1. ## Parametric Equation

I have a question that I am working on and am having difficulties knowing how to approach it. It looks like this:

The following parametric equations trace out a loop.
x = 6 - (5/2)t^2
y = (-5/6)t^3+5t+1

A)Find the t values at which the curve intersects itself:
t= +/- ______
b) What is the total area inside the loop?
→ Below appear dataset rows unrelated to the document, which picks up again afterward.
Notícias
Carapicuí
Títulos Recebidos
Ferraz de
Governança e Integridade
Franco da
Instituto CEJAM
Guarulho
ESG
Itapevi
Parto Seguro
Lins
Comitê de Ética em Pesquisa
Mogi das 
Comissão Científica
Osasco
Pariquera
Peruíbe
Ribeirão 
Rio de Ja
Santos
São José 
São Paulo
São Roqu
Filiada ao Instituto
2. I know how to do PART A I am having difficulties with part B finding the area!

Part A:

-5/6 t³ + 5t + 1 = -5/6 [-t³] + 5[-t] + 1
-5/6 t³ + 5t = 0
t³ - 6t = 0
t = 0
t = +/-√6

For the Area

S = integral of y dx
S = integral of [-5/6 t³ + 5t + 1] d[6 - 5/2 t²]
S = integral of [-5/6 t³ + 5t + 1] 5tdt from T+ to T-
But I am not getting the right answer... Can anyone help?

3. Hello, SmileyFace143!

Just what is the right answer?
Give us something to aim at . . .

$t = \pm\sqrt{6}$

$A \;=\;\int^b_a y\,dx$

We have: . $A \;=\;\int^{\sqrt{6}}_{\text{-}\sqrt{6}}\left[-\frac{5}{6}t^3 + 5t + 1\right]\bigg[-5t\,dt\bigg] \;=\;\int^{\sqrt{6}}_{\text{-}\sqrt{6}}\left[\frac{25}{6}t^4 - 25t^2 - 5t\right]\,dt$

But I'm getting a negative answer . . .

4. There isnt a given answer. It is an online submission that just says right or wrong, with an unlimited number of tries. I have gotten the answer you came up with too -29 and it isnt correct so I am not too sure what I am doing wrong.